Instructions to follow
Find the lines holding the string "Fascino" in the data, then copy all of them.

Dataset
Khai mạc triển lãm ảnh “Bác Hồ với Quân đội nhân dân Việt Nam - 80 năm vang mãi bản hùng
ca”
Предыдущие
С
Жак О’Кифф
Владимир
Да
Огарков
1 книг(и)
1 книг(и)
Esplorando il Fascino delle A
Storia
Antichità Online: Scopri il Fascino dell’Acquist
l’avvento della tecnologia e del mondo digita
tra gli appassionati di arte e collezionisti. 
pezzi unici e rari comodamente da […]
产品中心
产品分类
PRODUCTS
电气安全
--
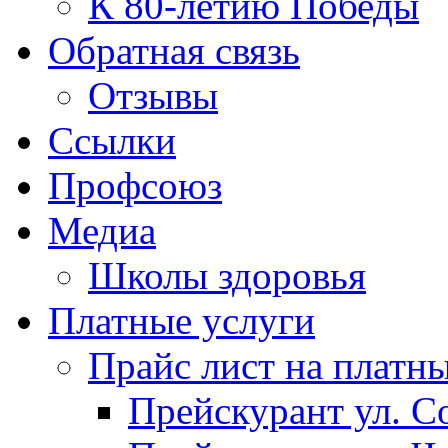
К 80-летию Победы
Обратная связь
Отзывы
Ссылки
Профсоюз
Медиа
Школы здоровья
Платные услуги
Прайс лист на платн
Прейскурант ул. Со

Task solution
Esplorando il Fascino delle A
Antichità Online: Scopri il Fascino dell’Acquist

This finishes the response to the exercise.